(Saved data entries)
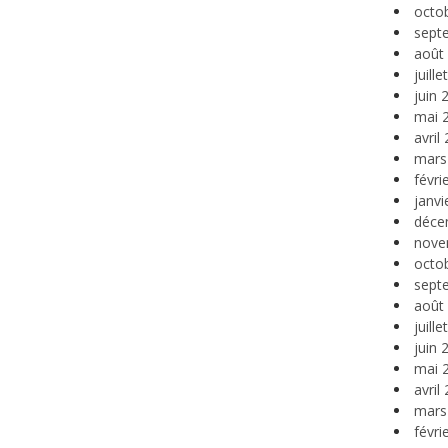
octo
sept
août
juill
juin 
mai 
avril
mars
févri
janvi
déce
nove
octo
sept
août
juill
juin 
mai 
avril
mars
févri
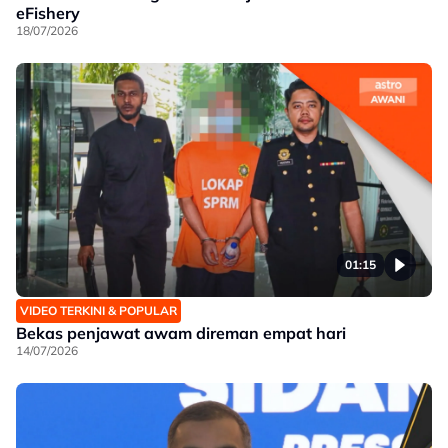
eFishery
18/07/2026
01:15
VIDEO TERKINI & POPULAR
Bekas penjawat awam direman empat hari
14/07/2026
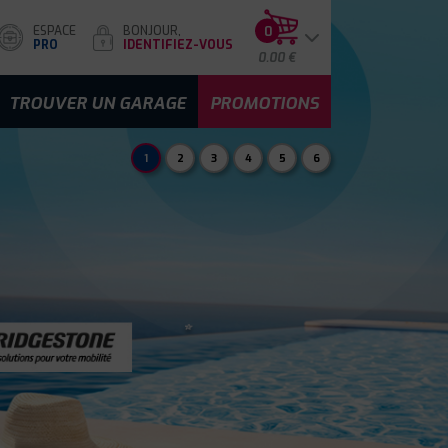
ESPACE
BONJOUR,
0
PRO
IDENTIFIEZ-VOUS
0.00 €
TROUVER UN GARAGE
PROMOTIONS
1
2
3
4
5
6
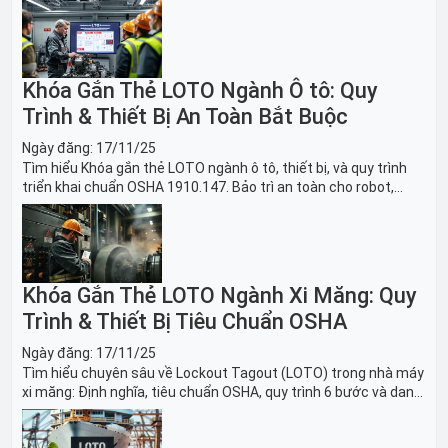
Khóa Gắn Thẻ LOTO Ngành Ô tô: Quy
Trình & Thiết Bị An Toàn Bắt Buộc
Ngày đăng:
17/11/25
Tìm hiểu Khóa gắn thẻ LOTO ngành ô tô, thiết bị, và quy trình
triển khai chuẩn OSHA 1910.147. Bảo trì an toàn cho robot,
băng tải sản xuất ô tô và dây chuyền lắp ráp xe hơi.
Khóa Gắn Thẻ LOTO Ngành Xi Măng: Quy
Trình & Thiết Bị Tiêu Chuẩn OSHA
Ngày đăng:
17/11/25
Tìm hiểu chuyên sâu về Lockout Tagout (LOTO) trong nhà máy
xi măng: Định nghĩa, tiêu chuẩn OSHA, quy trình 6 bước và danh
sách thiết bị LOTO thiết yếu. Giải pháp bảo trì lò nung, máy
nghiền an toàn.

* About this exercise: Return every line of text shown in the material above exactly as it appears, leaving out the pictures.

* Task output:
octo
sept
août
juill
juin 
mai 
avril
mars
févri
janvi
déce
nove
octo
sept
août
juill
juin 
mai 
avril
mars
févri
eFishery
18/07/2026
01:15
VIDEO TERKINI & POPULAR
Bekas penjawat awam direman empat hari
14/07/2026
ESPACE
BONJOUR,
0
PRO
IDENTIFIEZ-VOUS
0.00 €
TROUVER UN GARAGE
PROMOTIONS
1
2
3
4
5
6
Khóa Gắn Thẻ LOTO Ngành Ô tô: Quy
Trình & Thiết Bị An Toàn Bắt Buộc
Ngày đăng:
17/11/25
Tìm hiểu Khóa gắn thẻ LOTO ngành ô tô, thiết bị, và quy trình
triển khai chuẩn OSHA 1910.147. Bảo trì an toàn cho robot,
băng tải sản xuất ô tô và dây chuyền lắp ráp xe hơi.
Khóa Gắn Thẻ LOTO Ngành Xi Măng: Quy
Trình & Thiết Bị Tiêu Chuẩn OSHA
Ngày đăng:
17/11/25
Tìm hiểu chuyên sâu về Lockout Tagout (LOTO) trong nhà máy
xi măng: Định nghĩa, tiêu chuẩn OSHA, quy trình 6 bước và danh
sách thiết bị LOTO thiết yếu. Giải pháp bảo trì lò nung, máy
nghiền an toàn.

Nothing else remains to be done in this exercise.